Japanese Trust Funds Align with Global Trends on FX Settlement Risk

Trust funds in Japan have started focusing on mitigating FX settlement risk, to which they have long been exposed. This article explains the change in focus and the factors behind this.

Following 2013 guidance from the Basel Committee on Banking Supervision (BCBS) recommending the use of payment-versus-payment (PvP) settlement and netting where appropriate, Japan’s Financial Services Agency (FSA), along with the Bank of Japan (BoJ), convened Japanese wholesale FX market participants to promote PvP settlement and assist the industry in adopting CLSSettlement.

Japanese market

From an FX trading perspective, pension and investment trust funds are two of the most active fund categories in Japan. Both have increased cross-border investments over time, aiming to improve performance under the prevailing Japanese negative interest rate environment.

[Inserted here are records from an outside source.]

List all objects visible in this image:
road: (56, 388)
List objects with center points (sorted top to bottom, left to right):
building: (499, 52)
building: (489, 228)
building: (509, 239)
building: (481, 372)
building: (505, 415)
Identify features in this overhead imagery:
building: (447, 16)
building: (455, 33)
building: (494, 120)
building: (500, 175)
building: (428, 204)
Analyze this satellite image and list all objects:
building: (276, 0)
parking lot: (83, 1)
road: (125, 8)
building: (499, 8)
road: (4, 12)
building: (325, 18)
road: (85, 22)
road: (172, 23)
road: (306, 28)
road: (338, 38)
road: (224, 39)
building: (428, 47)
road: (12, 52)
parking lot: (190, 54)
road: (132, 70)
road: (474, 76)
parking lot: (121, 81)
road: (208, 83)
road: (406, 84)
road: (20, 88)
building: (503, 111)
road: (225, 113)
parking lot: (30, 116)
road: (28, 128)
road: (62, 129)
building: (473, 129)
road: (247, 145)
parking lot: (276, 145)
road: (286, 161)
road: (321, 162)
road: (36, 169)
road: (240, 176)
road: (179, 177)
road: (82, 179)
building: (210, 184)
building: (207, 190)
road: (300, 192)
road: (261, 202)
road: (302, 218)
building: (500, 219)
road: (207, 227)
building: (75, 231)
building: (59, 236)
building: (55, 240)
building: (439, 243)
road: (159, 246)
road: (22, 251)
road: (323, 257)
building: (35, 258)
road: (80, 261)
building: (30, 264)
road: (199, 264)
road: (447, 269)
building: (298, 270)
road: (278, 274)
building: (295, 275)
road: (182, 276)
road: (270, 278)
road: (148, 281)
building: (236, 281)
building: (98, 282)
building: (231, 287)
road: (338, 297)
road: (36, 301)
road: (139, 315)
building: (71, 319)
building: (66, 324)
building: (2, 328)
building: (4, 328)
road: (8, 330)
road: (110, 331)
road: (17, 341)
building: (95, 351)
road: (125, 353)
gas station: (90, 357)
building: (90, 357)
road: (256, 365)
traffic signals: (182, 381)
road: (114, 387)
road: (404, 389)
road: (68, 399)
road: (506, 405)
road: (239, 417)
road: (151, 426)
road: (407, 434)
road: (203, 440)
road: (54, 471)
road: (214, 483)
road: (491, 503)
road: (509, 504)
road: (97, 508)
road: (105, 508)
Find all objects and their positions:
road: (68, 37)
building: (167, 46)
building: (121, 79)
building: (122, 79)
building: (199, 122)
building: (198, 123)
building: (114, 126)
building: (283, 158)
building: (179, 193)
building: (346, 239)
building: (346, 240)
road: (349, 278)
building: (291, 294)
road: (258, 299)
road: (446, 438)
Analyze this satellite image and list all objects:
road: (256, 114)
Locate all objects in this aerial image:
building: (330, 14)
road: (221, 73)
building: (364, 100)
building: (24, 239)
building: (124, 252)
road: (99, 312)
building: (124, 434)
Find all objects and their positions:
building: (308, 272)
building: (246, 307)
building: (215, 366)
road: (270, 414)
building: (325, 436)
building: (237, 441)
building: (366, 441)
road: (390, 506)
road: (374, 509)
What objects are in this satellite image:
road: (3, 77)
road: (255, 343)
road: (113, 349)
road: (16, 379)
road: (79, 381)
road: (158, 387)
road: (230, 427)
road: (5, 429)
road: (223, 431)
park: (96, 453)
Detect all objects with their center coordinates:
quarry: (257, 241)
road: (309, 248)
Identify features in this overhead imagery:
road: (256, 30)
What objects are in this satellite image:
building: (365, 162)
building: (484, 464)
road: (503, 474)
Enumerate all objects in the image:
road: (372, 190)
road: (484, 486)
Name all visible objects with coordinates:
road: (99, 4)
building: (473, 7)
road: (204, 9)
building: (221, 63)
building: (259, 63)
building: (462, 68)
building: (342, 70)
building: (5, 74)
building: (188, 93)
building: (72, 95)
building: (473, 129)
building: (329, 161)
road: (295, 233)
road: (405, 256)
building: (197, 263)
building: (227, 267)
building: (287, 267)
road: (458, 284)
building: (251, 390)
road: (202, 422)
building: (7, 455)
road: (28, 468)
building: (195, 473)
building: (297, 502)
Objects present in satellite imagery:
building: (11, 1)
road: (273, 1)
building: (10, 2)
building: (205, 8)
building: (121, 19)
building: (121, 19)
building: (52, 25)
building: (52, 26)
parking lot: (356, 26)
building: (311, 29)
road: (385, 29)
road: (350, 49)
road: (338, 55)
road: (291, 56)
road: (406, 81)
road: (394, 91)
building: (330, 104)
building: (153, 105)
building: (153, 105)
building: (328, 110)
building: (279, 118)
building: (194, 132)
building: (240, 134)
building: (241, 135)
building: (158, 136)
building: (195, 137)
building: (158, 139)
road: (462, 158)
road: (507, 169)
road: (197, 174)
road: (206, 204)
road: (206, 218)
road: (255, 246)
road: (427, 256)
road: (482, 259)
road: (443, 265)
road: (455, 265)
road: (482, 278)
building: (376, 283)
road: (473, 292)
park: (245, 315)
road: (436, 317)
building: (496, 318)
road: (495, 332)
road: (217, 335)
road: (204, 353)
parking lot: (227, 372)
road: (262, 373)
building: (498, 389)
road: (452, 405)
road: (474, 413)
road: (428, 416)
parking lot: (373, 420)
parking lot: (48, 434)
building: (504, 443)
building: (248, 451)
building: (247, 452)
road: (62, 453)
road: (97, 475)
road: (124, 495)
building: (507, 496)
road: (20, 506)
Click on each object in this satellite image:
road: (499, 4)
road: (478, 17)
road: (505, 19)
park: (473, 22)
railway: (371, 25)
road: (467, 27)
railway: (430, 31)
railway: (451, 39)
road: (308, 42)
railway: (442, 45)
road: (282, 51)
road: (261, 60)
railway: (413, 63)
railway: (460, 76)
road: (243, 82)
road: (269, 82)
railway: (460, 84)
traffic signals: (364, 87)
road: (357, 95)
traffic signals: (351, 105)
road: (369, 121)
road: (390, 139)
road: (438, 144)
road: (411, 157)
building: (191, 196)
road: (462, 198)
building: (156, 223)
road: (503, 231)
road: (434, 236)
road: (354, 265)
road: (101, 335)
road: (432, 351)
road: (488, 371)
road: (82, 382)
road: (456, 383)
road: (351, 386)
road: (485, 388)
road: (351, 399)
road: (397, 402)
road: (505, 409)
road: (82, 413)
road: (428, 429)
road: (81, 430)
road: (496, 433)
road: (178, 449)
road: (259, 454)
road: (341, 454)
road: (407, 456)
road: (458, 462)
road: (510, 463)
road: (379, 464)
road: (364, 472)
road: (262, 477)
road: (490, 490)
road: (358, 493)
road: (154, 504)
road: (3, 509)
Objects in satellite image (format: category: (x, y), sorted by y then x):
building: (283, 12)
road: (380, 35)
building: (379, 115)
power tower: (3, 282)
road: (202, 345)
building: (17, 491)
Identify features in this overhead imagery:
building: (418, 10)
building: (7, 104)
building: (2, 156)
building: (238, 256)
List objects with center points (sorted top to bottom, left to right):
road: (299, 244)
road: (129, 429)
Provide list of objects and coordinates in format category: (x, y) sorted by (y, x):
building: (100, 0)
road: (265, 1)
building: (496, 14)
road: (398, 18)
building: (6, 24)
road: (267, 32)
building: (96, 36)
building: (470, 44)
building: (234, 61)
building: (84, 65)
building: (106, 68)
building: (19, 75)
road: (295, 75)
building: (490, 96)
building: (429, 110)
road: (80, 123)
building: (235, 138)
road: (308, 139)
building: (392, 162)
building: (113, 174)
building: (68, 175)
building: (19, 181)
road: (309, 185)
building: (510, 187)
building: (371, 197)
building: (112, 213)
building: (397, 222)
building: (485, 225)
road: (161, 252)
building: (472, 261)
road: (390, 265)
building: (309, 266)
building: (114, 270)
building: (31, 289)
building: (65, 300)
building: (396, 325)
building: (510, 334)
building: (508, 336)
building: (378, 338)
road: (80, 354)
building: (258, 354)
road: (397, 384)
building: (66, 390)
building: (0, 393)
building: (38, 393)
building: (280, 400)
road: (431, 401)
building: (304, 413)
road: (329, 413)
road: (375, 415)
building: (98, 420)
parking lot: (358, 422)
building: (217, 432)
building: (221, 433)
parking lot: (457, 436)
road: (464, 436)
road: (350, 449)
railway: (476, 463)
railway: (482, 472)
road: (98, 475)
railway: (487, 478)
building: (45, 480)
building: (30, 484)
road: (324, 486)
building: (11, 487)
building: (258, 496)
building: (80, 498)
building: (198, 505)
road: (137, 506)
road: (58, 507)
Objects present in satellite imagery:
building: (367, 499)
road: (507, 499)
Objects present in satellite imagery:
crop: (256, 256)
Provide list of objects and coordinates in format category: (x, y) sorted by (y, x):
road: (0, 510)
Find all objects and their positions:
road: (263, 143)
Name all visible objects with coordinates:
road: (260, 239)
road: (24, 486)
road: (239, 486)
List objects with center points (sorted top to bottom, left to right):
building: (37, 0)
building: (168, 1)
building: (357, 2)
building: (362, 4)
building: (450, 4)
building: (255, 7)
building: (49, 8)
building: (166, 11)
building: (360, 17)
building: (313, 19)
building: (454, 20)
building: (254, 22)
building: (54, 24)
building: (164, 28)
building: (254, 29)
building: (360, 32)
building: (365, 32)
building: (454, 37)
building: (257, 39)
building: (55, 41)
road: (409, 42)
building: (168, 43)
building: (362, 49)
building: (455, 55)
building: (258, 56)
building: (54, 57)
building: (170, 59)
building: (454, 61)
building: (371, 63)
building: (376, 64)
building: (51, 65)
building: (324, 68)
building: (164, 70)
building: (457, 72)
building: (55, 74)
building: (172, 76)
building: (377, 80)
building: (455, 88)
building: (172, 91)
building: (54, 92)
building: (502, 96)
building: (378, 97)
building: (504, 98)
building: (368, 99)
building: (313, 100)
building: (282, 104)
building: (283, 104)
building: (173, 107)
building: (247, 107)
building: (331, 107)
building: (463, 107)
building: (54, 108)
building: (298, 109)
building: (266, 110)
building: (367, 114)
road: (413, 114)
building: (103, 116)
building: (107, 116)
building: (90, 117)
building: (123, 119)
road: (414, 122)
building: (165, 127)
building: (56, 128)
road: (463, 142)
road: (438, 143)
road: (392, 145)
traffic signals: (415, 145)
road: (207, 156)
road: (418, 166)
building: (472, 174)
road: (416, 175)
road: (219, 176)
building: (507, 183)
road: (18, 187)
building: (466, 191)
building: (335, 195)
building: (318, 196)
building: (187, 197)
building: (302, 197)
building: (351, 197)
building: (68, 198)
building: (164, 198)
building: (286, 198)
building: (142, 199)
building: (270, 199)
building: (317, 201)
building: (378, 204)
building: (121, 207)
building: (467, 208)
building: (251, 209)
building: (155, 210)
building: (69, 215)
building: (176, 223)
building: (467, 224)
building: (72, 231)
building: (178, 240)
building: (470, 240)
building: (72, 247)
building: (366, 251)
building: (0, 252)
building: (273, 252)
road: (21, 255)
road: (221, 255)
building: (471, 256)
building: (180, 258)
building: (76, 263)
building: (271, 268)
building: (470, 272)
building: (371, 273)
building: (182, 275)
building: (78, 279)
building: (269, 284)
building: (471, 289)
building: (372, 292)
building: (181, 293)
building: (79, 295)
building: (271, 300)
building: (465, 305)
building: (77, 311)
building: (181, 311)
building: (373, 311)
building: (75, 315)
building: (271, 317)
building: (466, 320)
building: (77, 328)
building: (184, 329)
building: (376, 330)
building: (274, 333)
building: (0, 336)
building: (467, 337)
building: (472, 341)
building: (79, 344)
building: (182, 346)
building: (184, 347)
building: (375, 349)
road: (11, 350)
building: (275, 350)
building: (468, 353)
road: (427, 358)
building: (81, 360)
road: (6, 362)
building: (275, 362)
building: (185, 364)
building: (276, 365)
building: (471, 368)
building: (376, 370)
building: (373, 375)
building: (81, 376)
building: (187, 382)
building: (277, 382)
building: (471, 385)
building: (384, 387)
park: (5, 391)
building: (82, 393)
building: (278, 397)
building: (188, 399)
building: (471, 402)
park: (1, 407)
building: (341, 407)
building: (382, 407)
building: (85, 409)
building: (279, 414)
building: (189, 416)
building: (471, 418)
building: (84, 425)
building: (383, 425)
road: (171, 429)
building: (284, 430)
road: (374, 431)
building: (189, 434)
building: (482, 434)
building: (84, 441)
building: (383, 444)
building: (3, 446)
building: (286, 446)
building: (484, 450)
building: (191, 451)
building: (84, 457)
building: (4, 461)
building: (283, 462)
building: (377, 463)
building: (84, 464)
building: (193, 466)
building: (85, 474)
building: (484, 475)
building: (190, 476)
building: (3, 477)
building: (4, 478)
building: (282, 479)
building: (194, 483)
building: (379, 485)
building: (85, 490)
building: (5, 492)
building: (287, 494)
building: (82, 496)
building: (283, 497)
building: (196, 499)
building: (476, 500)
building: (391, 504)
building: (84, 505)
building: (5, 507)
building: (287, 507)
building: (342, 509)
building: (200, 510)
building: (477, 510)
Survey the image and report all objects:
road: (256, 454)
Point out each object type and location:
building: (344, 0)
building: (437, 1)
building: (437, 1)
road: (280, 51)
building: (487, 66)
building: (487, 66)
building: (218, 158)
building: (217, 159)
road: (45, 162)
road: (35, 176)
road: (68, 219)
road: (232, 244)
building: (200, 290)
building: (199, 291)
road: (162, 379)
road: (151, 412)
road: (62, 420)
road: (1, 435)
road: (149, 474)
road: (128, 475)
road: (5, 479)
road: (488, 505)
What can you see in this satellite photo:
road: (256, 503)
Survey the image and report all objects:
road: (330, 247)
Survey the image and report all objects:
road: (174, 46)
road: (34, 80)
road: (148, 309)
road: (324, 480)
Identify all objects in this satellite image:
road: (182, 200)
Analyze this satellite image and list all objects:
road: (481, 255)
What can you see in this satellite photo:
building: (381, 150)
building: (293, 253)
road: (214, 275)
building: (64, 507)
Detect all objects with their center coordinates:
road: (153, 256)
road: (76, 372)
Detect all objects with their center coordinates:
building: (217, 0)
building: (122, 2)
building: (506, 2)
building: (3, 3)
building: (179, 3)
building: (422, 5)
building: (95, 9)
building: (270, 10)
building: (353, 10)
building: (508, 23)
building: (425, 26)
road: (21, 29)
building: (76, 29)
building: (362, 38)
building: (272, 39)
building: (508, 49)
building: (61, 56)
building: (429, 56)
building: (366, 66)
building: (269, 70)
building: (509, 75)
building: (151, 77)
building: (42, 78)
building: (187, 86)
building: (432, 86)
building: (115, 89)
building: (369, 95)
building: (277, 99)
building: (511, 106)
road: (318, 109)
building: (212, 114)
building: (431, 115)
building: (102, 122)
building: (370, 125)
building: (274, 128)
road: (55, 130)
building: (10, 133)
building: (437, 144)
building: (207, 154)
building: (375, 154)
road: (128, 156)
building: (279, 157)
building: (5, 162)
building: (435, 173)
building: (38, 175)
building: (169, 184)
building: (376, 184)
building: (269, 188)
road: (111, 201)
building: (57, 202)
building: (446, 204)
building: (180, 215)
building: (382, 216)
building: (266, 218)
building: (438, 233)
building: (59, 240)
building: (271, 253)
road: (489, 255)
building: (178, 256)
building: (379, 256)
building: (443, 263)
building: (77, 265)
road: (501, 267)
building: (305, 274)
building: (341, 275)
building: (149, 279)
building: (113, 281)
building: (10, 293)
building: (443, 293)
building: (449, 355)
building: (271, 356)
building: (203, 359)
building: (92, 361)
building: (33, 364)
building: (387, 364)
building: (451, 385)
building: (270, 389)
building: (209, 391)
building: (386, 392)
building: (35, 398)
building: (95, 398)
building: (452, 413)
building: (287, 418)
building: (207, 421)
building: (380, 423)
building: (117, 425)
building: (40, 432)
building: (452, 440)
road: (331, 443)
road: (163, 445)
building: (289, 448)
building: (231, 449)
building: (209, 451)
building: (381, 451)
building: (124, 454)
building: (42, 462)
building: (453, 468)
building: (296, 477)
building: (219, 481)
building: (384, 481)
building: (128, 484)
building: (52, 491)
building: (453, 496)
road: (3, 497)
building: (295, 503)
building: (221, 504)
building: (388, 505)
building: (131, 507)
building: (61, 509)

For instance, the Government Pension Investment Fund (GPIF), the world’s largest pension plan with JPY 169 trillion (USD 1.57 trillion) in assets under management as of December 2019, recently announced a new policy to increase foreign asset allocation from 40% to 50% (25% each for foreign bonds and equities) of its total portfolio.

However, despite the steady increase of fund FX settling in CLSSettlement over the last decade globally,[3] Japanese fund FX only started settling in CLSSettlement in the summer of 2018. Japan’s slow adoption of PvP can be attributed to market-specific factors, such as its unique fund FX structure, where trust banks act as an additional layer between an asset manager and a global custodian, as well as unique market practices in Japan such as frequent cancellation of individual FX hedge positions in case of early redemption.